Development of a multiple reaction monitoring (MRM)-based LC-MS/MS method for the quantification of post-translational modifications on histone H3 variants in Arabidopsis thaliana†

Abstract

Background: although the canonical histone H3.1 and its variant H3.3 differ by only four amino acids, they exhibit distinct genome-wide binding patterns and regulate different biological pathways. Post-translational modifications (PTMs) on histone tails mediate diverse downstream regulatory processes, raising the question of whether H3.1 and H3.3 harbor variant-specific modifications. However, the minimal amino acid differences between H3.1 and H3.3 make it challenging to distinguish and quantify them using traditional methods.

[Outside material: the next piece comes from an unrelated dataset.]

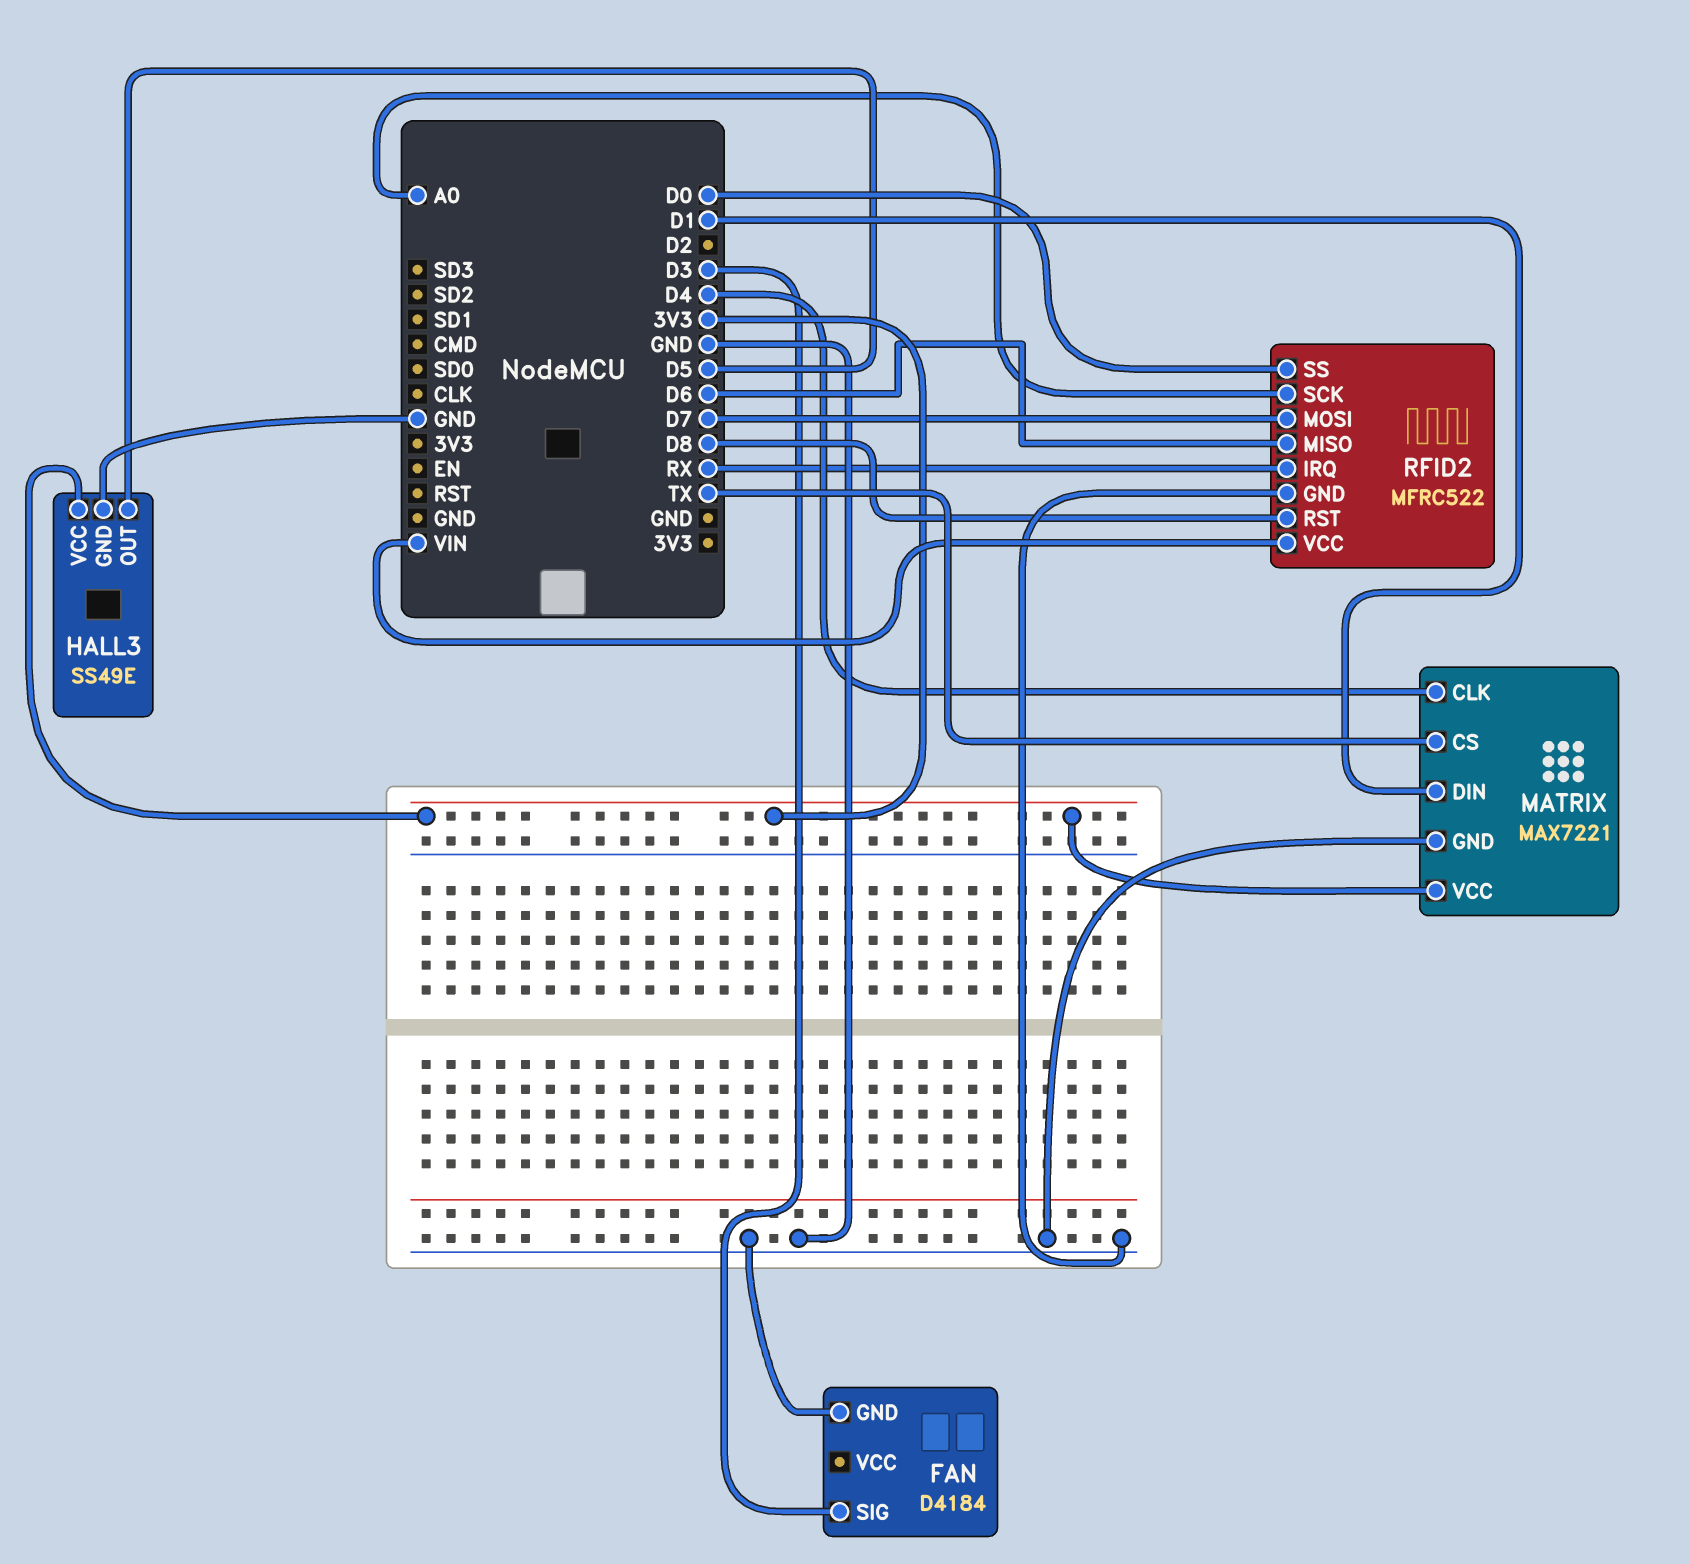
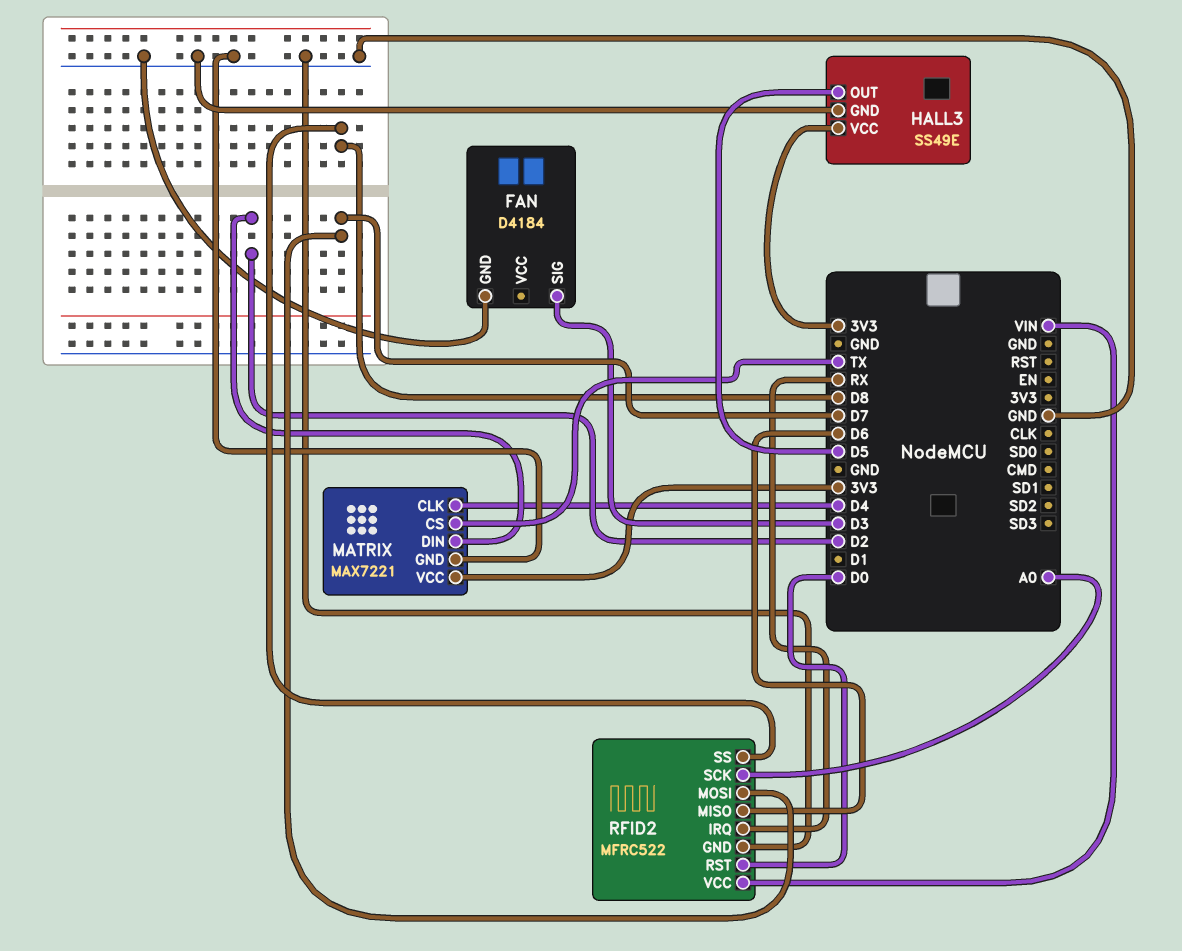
MATRIX pin DIN: D1 -> D2
RFID2 pin RST: D8 -> D0
RFID2 pin SS: D0 -> D8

Results: in this study, we developed an integrated multiple reaction monitoring (MRM)-based LC-MS/MS method to accurately differentiate and quantify K27 and K36 modifications on H3.1 and H3.3 in Arabidopsis thaliana. Our findings show that H3.1 contains more K27 methylation marks, associated with gene silencing, whereas H3.3 is enriched in K36 methylation, a mark of active transcription. Additionally, we compared K36 methylation levels in wild-type and SDG8-depleted cells, revealing that the K36 methyltransferase SDG8 shows a strong preference for H3.3 in both in vitro and in vivo assays. By analyzing public datasets, we further identified a strong correlation between H3.3 and the regions where H3K36me3 levels were reduced in sdg8 knockout cells. Significance: the MRM-based LC-MS/MS method established in this study provides a reliable and robust tool for the quantification of histone H3.1 and H3.3 PTMs in Arabidopsis thaliana. We demonstrate that the methyltransferase SDG8 shows a strong substrate preference for H3.3. This discovery highlights the importance of histone variant-specific modifications and suggests new avenues for research into their regulatory roles.